* **Page extract**:
################

Project Runway Recap: The Top 11 Can Blame the Children
By Elisa Camahort on September 03, 2011
BlogHer Original Post
It's not a typical team effort, so they all try to play nice.
After a dramatic two-fer exit last week (Cecilia by choice and Danielle by auf) and the return of sweet hapless Josh C., the stage is set for one of their prodigal son challenges. IOW: Did they bring Josh C. back only to have him demonstrate why he was auf'ed in the first place?
Over in the boys' apartment, they're all deciding to put their claws back in after one of the most decidedly unpleasant team challenge episodes ever. Over in the girls' apartment, the claws are still out, since Becky has to move in with the other girls, and we learn that "it's no secret" that Laura's not fond of Becky? I have to break it to Laura that it was a secret to me, probably because the producers haven't found her interesting enough to spend much time with yet this season. Once you get past the she-wears-negligees-and-shopped-at-Nieman's-since-she-was-in-single-digits, well, there's not really much else to say.< p>Determined to just all get along, the designers head to the runway where Heidi tells them she's going to send them back to school.

################

(Saved entries)
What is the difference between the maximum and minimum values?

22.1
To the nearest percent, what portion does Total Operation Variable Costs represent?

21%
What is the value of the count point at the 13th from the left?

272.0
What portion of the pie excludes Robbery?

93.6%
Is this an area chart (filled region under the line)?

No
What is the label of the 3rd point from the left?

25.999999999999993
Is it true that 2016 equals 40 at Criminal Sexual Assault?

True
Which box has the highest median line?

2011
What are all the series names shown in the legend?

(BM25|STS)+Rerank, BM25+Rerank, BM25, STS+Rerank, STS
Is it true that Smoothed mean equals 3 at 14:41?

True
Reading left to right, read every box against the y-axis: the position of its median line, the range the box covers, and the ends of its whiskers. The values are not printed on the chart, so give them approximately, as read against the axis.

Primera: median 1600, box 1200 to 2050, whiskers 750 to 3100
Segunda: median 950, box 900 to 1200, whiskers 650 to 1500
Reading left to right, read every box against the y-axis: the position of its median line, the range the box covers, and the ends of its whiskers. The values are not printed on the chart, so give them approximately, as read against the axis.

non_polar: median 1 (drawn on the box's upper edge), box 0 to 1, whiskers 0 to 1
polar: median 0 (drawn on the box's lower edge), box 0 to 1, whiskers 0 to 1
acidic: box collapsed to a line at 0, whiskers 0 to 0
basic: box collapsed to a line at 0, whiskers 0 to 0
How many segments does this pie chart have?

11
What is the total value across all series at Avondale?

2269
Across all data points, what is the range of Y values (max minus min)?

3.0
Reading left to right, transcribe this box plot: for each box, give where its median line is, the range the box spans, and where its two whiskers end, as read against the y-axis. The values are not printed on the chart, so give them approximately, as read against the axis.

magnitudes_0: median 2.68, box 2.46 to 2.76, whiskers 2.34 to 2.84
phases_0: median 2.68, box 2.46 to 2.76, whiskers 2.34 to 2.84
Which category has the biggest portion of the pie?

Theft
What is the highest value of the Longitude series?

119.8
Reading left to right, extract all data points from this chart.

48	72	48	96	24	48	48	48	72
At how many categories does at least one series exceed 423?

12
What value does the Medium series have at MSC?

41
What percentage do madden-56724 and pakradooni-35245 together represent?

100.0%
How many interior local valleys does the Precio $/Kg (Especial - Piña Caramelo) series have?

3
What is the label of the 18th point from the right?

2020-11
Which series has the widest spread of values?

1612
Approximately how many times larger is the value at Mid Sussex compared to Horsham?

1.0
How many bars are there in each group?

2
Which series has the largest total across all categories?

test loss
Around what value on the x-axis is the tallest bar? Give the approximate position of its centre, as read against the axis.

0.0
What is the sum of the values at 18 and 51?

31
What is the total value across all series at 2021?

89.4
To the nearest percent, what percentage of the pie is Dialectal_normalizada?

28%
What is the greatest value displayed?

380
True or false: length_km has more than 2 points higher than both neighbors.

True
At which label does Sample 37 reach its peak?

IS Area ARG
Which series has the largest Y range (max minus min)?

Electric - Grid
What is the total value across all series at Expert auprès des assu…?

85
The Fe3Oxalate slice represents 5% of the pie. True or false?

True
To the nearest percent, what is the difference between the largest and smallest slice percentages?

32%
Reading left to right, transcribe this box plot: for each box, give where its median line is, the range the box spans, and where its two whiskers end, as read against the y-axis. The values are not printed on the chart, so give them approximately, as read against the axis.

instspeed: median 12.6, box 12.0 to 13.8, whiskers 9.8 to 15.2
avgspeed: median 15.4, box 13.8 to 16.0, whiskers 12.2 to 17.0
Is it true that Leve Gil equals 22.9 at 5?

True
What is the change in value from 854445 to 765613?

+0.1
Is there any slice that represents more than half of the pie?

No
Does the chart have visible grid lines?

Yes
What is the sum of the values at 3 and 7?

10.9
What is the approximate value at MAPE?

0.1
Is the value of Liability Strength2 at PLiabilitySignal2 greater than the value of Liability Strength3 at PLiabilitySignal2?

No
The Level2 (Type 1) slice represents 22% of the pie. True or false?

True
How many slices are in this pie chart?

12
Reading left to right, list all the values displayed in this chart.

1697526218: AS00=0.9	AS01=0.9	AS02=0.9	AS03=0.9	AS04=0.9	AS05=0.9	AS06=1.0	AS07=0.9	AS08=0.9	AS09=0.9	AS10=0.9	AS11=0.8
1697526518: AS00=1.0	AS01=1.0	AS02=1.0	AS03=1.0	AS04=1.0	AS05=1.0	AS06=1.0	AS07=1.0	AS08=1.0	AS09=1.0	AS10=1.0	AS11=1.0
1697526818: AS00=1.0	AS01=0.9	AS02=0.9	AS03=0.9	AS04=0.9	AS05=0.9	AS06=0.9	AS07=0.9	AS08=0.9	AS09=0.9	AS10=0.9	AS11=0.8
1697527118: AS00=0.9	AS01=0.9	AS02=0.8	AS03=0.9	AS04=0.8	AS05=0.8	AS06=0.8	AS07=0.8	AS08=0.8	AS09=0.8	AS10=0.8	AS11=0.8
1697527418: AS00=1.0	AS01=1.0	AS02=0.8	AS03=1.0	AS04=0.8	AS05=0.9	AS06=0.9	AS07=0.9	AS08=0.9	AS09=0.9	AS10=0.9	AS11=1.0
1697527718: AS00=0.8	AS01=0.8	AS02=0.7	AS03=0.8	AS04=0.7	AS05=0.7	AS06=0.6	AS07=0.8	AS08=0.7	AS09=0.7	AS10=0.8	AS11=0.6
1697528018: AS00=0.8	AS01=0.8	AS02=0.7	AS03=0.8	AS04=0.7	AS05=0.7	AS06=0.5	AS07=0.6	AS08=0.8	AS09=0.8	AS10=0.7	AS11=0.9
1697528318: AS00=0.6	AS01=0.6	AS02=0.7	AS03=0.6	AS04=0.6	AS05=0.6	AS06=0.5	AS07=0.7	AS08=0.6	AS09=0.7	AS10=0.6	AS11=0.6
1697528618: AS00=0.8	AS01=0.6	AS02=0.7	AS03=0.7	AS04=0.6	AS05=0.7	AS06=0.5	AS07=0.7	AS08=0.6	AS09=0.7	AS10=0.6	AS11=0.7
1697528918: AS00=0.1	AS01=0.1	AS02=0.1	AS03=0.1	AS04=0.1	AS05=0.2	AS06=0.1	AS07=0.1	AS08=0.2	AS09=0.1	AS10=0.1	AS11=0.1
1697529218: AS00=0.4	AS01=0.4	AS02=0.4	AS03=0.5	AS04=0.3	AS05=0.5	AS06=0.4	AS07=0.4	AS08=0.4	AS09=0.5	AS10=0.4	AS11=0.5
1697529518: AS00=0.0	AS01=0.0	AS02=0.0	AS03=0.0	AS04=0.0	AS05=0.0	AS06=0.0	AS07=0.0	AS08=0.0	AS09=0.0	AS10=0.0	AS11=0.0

################

* **Work instructions**:
A. From the Project Runway recap, retype the stretch from "Over in the boys'" through "back to school.".
B. Pick up the Project Runway recap where it stops and keep writing.

* **Answers to the problems**:
A.
Over in the boys' apartment, they're all deciding to put their claws back in after one of the most decidedly unpleasant team challenge episodes ever. Over in the girls' apartment, the claws are still out, since Becky has to move in with the other girls, and we learn that "it's no secret" that Laura's not fond of Becky? I have to break it to Laura that it was a secret to me, probably because the producers haven't found her interesting enough to spend much time with yet this season. Once you get past the she-wears-negligees-and-shopped-at-Nieman's-since-she-was-in-single-digits, well, there's not really much else to say.< p>Determined to just all get along, the designers head to the runway where Heidi tells them she's going to send them back to school.

B.
[It is at this point that I just have to share: I'm a little confused how they go from a spinoff series about the models to not even bothering to show the model eliminations. And yet the show is now 90 minutes long. What did the models do to fall from favor SO dramatically? Quick, let's start a rumor.]
We learn that last week's double-winners (and some would claim inexplicable double-winners) Viktor and Joshua both have immunity. And this is the episode where Viktor starts to warm up and have a little Mondo transformation...going from being an absolute catty bitch to being nice to people he disdained a mere three episodes ago (yes, Bert). Josh, on the other hand, is a little tyrant and doesn't seem to be backing away from that, given the scenes from next week. But they do try to warm him up too by talking about his dead mother. Yup, it felt a little cheap.
So the "back to school" in question is the Harlem School of the Arts, where they are each paired with a student to create a work of art (paintings in each case) that will serve as the inspiration for an "avant-garde" look.
Courtesy of Lifetime
The students range in age from 11 to 16 or 17, and range in personality from seeming pretty withdrawn to very voluble.
We learn that Anya's parents run a foundation that works with kids using art for transformations, so she's right at home, and we learn some other choice bits too:
Bert has one of the quiet students, which pleases him: "He's quiet, so we're getting along fine." That made me laugh. Bert is just so over people...he really oughta be somewhere saying "Get off my lawn," and that's not even an age joke...he just doesn't seem to like people.
We also learn that Olivier listens to depressing music while he works. ORLY? You could never have told that by his muted, minimal designs. In all seriousness, Olivier does seem to be actually depressed. He should probably talk to Laura's art-partner, since Laura seems to be taking to the 11-year-old as her personal therapist and coach.
After they all finish their paintings, they have 30 minutes to sketch their outfit, then they'll be off to Mood.
KingJosh is not inspired by organic images, and the painting is a big old tree and its roots. He's struggling. JoshRedux, on the other hand, is really inspired by his painting that claims to be a wolf but is really just the crazy nasty-ass honey badger .
And we're off to Mood, where, as you know, I'm on SWATCH WATCH.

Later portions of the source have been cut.